[TASK TO CARRY OUT] Exactly as given, reproduce the records in full.

────────────────

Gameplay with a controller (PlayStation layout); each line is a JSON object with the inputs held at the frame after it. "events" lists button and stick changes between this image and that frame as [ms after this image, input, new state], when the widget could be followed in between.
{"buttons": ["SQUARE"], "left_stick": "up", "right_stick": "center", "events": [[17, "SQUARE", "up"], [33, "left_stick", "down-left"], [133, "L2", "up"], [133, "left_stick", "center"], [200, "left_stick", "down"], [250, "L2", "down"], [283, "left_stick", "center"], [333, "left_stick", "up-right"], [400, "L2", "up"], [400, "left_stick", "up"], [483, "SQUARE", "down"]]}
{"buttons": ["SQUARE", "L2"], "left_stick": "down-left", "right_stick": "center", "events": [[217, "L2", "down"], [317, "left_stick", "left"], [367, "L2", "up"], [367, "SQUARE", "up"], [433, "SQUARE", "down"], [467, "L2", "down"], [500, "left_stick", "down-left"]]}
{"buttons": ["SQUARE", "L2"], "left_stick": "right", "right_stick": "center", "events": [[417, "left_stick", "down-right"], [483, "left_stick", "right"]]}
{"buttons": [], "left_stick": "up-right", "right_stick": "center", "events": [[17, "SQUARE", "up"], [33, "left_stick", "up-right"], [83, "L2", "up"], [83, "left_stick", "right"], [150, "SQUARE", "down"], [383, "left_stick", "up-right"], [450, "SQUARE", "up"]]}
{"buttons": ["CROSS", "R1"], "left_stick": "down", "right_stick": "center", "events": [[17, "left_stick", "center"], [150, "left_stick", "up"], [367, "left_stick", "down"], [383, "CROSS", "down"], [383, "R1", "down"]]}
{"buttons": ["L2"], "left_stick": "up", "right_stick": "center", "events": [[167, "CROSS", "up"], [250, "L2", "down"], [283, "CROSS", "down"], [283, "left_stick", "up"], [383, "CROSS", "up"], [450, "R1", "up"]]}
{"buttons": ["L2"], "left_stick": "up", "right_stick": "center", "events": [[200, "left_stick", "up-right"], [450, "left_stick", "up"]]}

────────────────

[WRITTEN RESPONSE]
Gameplay with a controller (PlayStation layout); each line is a JSON object with the inputs held at the frame after it. "events" lists button and stick changes between this image and that frame as [ms after this image, input, new state], when the widget could be followed in between.
{"buttons": ["SQUARE"], "left_stick": "up", "right_stick": "center", "events": [[17, "SQUARE", "up"], [33, "left_stick", "down-left"], [133, "L2", "up"], [133, "left_stick", "center"], [200, "left_stick", "down"], [250, "L2", "down"], [283, "left_stick", "center"], [333, "left_stick", "up-right"], [400, "L2", "up"], [400, "left_stick", "up"], [483, "SQUARE", "down"]]}
{"buttons": ["SQUARE", "L2"], "left_stick": "down-left", "right_stick": "center", "events": [[217, "L2", "down"], [317, "left_stick", "left"], [367, "L2", "up"], [367, "SQUARE", "up"], [433, "SQUARE", "down"], [467, "L2", "down"], [500, "left_stick", "down-left"]]}
{"buttons": ["SQUARE", "L2"], "left_stick": "right", "right_stick": "center", "events": [[417, "left_stick", "down-right"], [483, "left_stick", "right"]]}
{"buttons": [], "left_stick": "up-right", "right_stick": "center", "events": [[17, "SQUARE", "up"], [33, "left_stick", "up-right"], [83, "L2", "up"], [83, "left_stick", "right"], [150, "SQUARE", "down"], [383, "left_stick", "up-right"], [450, "SQUARE", "up"]]}
{"buttons": ["CROSS", "R1"], "left_stick": "down", "right_stick": "center", "events": [[17, "left_stick", "center"], [150, "left_stick", "up"], [367, "left_stick", "down"], [383, "CROSS", "down"], [383, "R1", "down"]]}
{"buttons": ["L2"], "left_stick": "up", "right_stick": "center", "events": [[167, "CROSS", "up"], [250, "L2", "down"], [283, "CROSS", "down"], [283, "left_stick", "up"], [383, "CROSS", "up"], [450, "R1", "up"]]}
{"buttons": ["L2"], "left_stick": "up", "right_stick": "center", "events": [[200, "left_stick", "up-right"], [450, "left_stick", "up"]]}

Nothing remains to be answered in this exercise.